The report also found that Shulkin improperly accepted tickets to a Wimbledon tennis match and criticized the trip’s heavy focus on sight-seeing. Details of the trip were first reported by The Washington Post.

Some in the White House felt as though Shulkin hadn’t given them a realistic view of the report, the official said.

Shulkin has said he will comply with all the department watchdog’s recommendations, and his lawyers told CNN that he has repaid the US Treasury for his wife’s travel. His chief of staff, Vivieca Wright Simpson, has also denied doctoring official emails and Shulkin has called for an investigation into whether her email account had been hacked or if someone other than her was sending emails from her account.

On Thursday, Democratic Rep. Tim Walz, the top Democrat on the House Veterans Affairs Committee, called on Attorney General Jeff Sessions to investigate that claim.

Shulkin told Politico on Wednesday that he and the President spoke about the findings of the VA Inspector General report last week when he received the draft, and he said that the President had been supportive of him remaining in the job.

Overhauling VA

The uncertainty surrounding Shulkin’s standing comes as the VA is focused on overhauling its troubled health care system. The department is currently spending billions of dollars for America’s veterans to be treated outside the VA’s healthcare system.

Partisan political appointees within the Trump administration have been working for months to subvert Shulkin, Republican and Democratic congressional sources tell CNN.

Much of Shulkin’s friction with the White House, these sources say, is over the fact that Shulkin opposes privatizing veterans health care, something that has historically been opposed by veterans’ groups.

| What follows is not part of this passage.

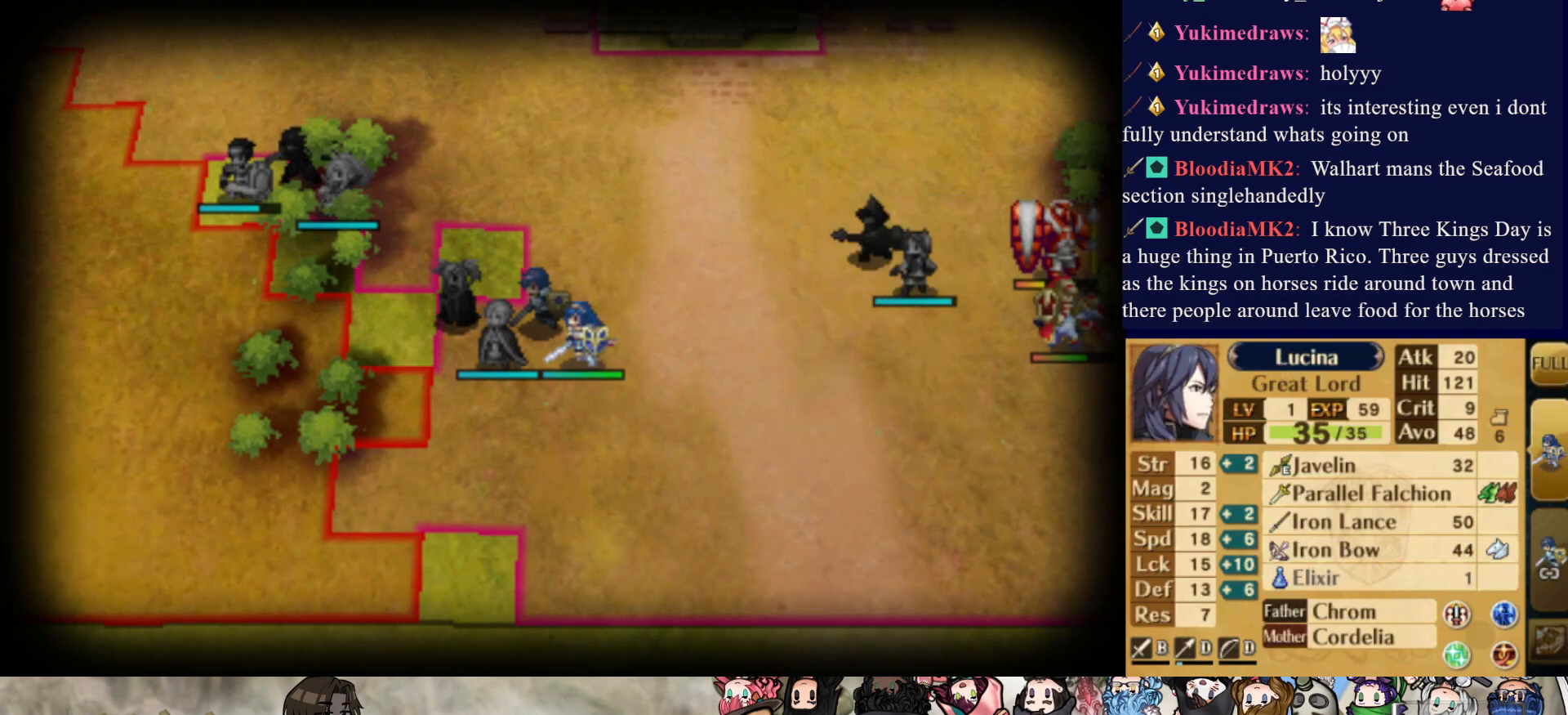
{"buttons": [], "events": []}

The VA runs its own health care system, serving roughly 9 million veterans. But some conservatives favor moving away from that system of hospitals and clinics across the country and instead turn over sweeping parts of veterans health care to private doctors.

During his confirmation hearing, Shulkin said VA “will not be privatized under my watch.”

Travel practices

Shulkin is not the first current or former Trump Cabinet official to be dogged for their travel practices. He is one of five top Trump officials to face investigation for his travel practices, including former HHS secretary Tom Price, who resigned last year amid scrutiny of his use of chartered flights for official business.

Criticism of Shulkin during a House Veterans Affairs Committee hearing on Thursday was muted, though both Chairman Phil Roe, R-Tennessee, and Walz, the panel’s top Democrat, expressed concern about the report’s findings.

One lawmaker, Rep. Mike Coffman, a Colorado Republican, has called on Shulkin to resign. After Shulkin said Thursday that the “optics” of his European trip were “not good,” Coffman replied: “It’s not the optics that are not good. It’s the facts that are not good.”